Set up coreseek (sphinx + mmseg3) Installation

[Step 1] first install mmseg3

Cd/var/installwget http://www.coreseek.cn/uploads/csft/4.0/coreseek-4.1-beta.tar.gztar zxvf coreseek-4.1-beta.tar.gzcd coreseek-4.1-betacd mmseg-3.2.14. /bootstrap. /configure -- prefix =/usr/local/mmseg3make & make install: error: cannot find input file: src/Makefile. in or other errors similar to errors... solution: execute the following commands in sequence. An error occurs when I run 'aclocal'. For the solution, see the following description: yum-y install libtoolaclocallibtoolize -- forceautomake -- add-missingautoconfautoheadermake clean.

After 'libtool' is installed, continue to run the preceding commands starting from 'aclocal', and then run the initial installation process.

[Step 2] install coreseek

# Install coreseek $ cd csft-3.2.14 or cd csft-4.0.1 or cd csft-4.1 $ sh buildconf. sh # The output warning information can be ignored.
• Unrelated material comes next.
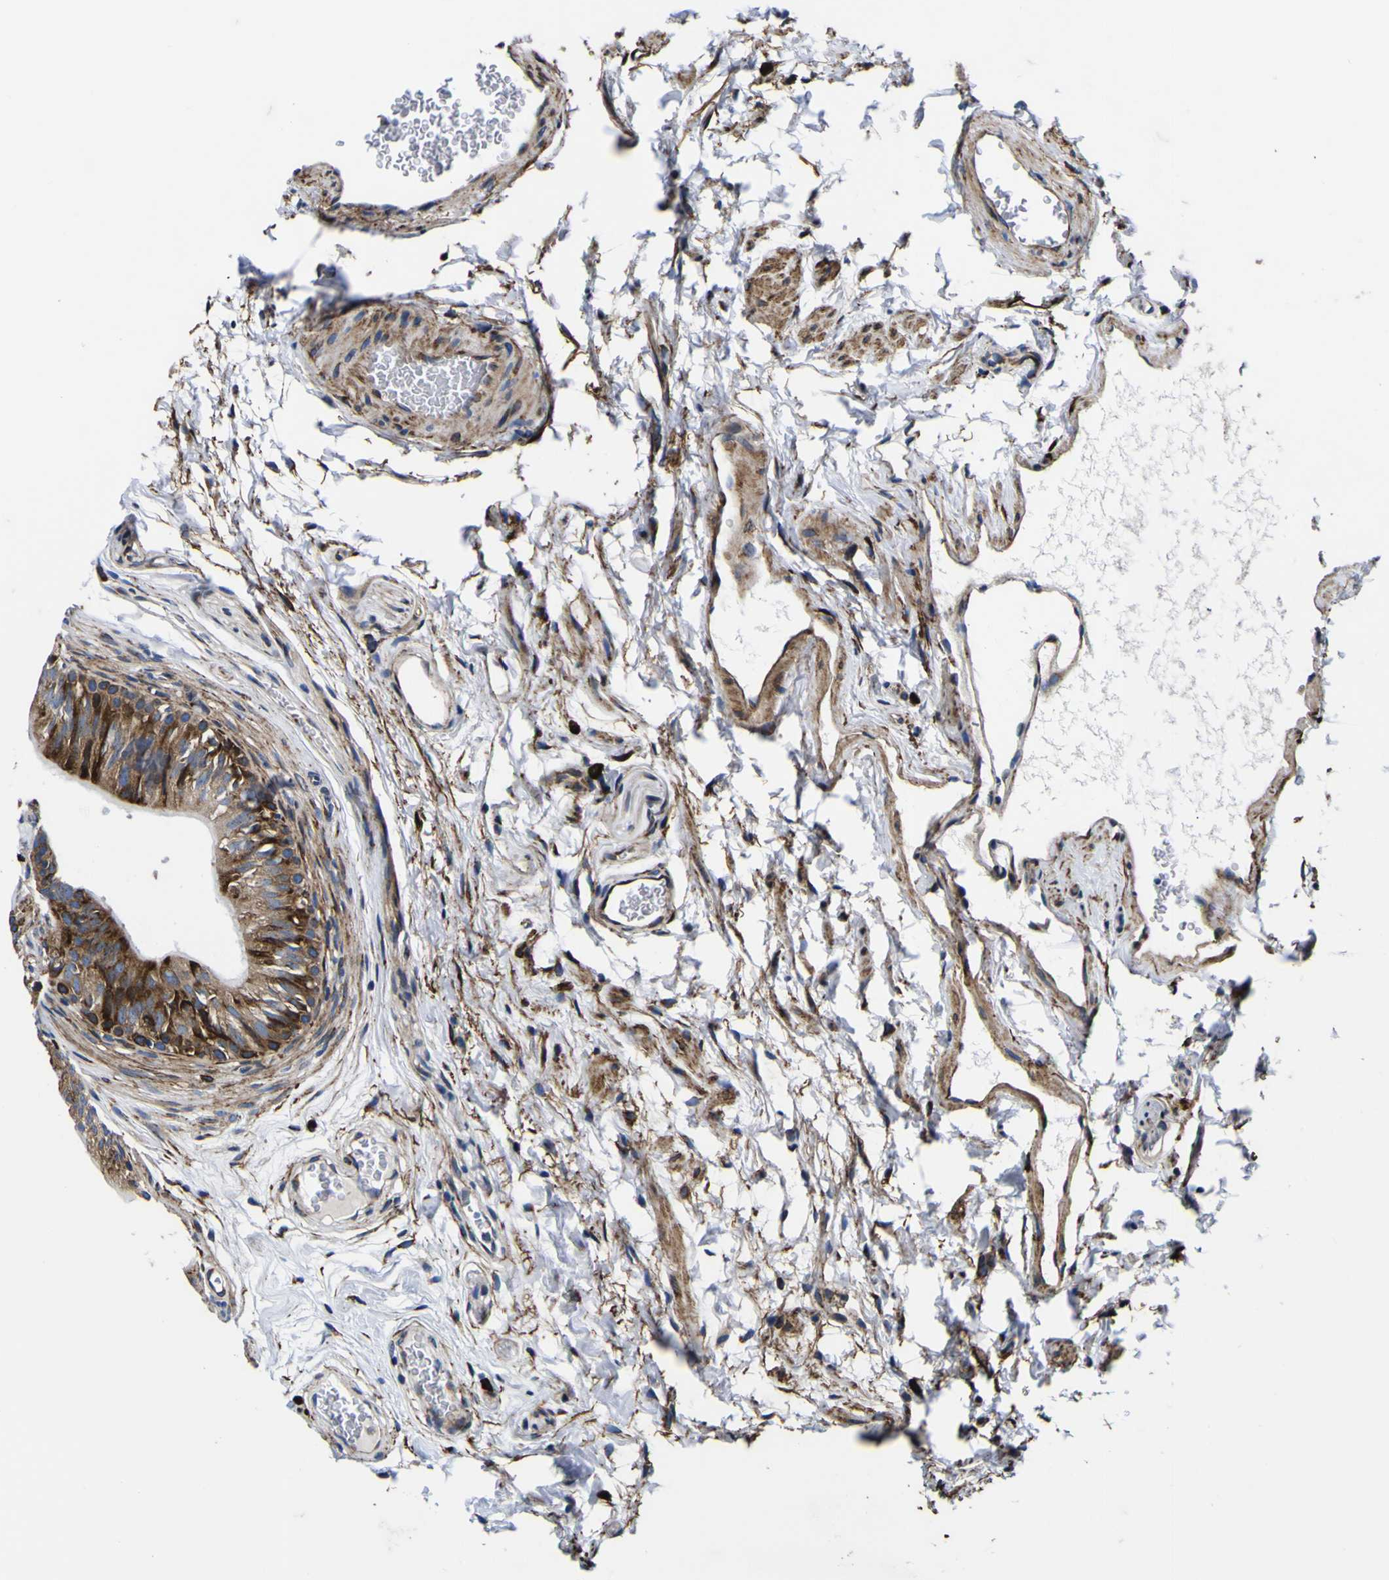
{"staining": {"intensity": "strong", "quantity": ">75%", "location": "cytoplasmic/membranous"}, "tissue": "epididymis", "cell_type": "Glandular cells", "image_type": "normal", "snomed": [{"axis": "morphology", "description": "Normal tissue, NOS"}, {"axis": "topography", "description": "Epididymis"}], "caption": "Immunohistochemistry (IHC) histopathology image of unremarkable epididymis stained for a protein (brown), which exhibits high levels of strong cytoplasmic/membranous positivity in about >75% of glandular cells.", "gene": "SCD", "patient": {"sex": "male", "age": 36}}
If an error occurs, you need to solve the problem $. /configure -- prefix =/usr/local/coreseek -- without-unixodbc -- with-mmseg-separated des =/usr/local/mmseg3/include/mmseg/--- mmseg-libs =/usr/local/mmseg3/lib/-- with-mysql # If a mysql problem is prompted, for more information about how to install MySQL Data Sources, see http://www.coreseek.cn/product_install/install_on_bsd_linux/?mysql$ make & make install $ cd .. # command line test mmseg word segmentation, coreseek search (you need to set the character set to zh_CN.UTF-8 in advance to ensure the correct display of Chinese) $ cd testpack $ cat var/test. xml # Chinese $/usr/local/mmseg3/bin/mmseg-d/usr/local/mmseg3/etc var/test. xml $/usr/local/coreseek/bin/indexer-c etc/csft. conf -- all $/usr/local/coreseek/bin/search-c etc/csft. conf network search

The xmlpipe2 support NOT compiled in. To use xmlpipe2 and install missing XML libra error occurs.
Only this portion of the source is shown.